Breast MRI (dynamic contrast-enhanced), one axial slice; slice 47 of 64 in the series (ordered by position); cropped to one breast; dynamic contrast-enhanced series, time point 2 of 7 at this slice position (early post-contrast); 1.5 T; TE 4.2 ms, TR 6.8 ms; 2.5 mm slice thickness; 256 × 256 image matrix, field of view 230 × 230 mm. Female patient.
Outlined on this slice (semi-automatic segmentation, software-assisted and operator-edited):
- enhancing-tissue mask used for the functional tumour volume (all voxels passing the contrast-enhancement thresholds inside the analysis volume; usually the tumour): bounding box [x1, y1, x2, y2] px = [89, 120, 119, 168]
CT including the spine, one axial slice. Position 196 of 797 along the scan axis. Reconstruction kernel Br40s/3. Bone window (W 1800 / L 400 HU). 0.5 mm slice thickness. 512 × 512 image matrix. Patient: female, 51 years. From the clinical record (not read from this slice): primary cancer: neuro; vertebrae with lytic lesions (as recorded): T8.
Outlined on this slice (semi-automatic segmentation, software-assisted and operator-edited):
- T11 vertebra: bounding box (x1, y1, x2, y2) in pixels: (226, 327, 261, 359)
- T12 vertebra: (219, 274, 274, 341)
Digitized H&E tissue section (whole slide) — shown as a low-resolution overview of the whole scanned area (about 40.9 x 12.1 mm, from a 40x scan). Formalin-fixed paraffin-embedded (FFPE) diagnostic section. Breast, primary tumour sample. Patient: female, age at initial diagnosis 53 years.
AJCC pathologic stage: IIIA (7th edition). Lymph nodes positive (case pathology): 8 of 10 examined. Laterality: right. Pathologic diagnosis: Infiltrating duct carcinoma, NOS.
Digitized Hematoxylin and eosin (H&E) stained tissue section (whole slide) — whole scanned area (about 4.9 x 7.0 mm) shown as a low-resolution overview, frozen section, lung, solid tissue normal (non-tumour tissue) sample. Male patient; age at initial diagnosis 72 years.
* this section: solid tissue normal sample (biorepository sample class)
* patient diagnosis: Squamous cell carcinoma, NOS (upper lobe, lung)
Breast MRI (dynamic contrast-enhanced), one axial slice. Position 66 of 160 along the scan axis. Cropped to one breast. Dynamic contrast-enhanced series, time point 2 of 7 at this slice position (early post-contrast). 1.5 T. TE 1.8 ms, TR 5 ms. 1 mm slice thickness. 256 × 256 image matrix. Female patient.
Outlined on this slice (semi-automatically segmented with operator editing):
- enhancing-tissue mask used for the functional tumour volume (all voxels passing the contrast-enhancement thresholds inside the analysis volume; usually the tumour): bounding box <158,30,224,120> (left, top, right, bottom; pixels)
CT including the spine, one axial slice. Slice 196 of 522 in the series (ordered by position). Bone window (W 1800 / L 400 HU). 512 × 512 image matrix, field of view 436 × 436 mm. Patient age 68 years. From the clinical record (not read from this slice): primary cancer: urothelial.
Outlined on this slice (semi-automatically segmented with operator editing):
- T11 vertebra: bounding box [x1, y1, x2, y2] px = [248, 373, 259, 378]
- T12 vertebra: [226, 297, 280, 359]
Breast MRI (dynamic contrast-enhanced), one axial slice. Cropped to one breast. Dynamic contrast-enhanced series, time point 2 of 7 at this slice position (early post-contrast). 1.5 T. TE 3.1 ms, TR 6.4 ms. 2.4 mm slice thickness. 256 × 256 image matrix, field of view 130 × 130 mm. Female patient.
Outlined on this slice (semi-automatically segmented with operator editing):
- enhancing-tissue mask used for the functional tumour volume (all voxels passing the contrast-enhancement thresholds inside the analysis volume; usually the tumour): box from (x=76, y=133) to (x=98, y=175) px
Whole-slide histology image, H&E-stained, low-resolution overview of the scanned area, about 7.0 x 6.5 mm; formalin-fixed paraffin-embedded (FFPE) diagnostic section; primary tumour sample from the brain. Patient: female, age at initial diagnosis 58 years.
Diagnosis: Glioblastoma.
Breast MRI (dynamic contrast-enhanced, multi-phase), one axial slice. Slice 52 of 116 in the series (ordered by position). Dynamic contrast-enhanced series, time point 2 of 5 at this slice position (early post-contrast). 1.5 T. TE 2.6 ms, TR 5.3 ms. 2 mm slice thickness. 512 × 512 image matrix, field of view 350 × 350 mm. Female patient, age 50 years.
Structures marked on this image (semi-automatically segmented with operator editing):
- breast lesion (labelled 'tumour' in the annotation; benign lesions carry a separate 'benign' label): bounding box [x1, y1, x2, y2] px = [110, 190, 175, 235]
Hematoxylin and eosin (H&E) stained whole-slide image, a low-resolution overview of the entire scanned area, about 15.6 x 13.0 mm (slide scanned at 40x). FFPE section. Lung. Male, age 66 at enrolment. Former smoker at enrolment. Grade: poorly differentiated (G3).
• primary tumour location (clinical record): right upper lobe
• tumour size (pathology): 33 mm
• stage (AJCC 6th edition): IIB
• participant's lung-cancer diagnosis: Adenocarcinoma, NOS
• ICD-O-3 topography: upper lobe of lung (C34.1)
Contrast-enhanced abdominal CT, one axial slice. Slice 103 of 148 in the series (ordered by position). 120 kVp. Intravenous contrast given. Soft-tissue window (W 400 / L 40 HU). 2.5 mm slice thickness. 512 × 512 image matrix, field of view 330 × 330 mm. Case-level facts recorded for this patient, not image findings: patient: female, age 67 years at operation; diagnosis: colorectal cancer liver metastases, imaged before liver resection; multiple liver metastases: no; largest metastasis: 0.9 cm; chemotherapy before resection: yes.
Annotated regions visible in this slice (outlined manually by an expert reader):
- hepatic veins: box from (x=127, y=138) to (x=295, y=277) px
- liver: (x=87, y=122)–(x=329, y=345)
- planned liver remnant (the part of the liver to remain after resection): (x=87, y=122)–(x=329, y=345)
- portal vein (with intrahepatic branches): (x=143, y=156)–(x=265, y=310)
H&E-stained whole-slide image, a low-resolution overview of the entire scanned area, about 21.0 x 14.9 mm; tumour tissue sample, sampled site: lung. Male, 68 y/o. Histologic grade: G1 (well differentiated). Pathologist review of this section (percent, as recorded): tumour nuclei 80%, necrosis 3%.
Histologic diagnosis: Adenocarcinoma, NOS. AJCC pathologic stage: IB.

========================================================================

§ **The problem**
A single number, please: how many lines in the data above contain the string "post"?

§ **Task solution**
4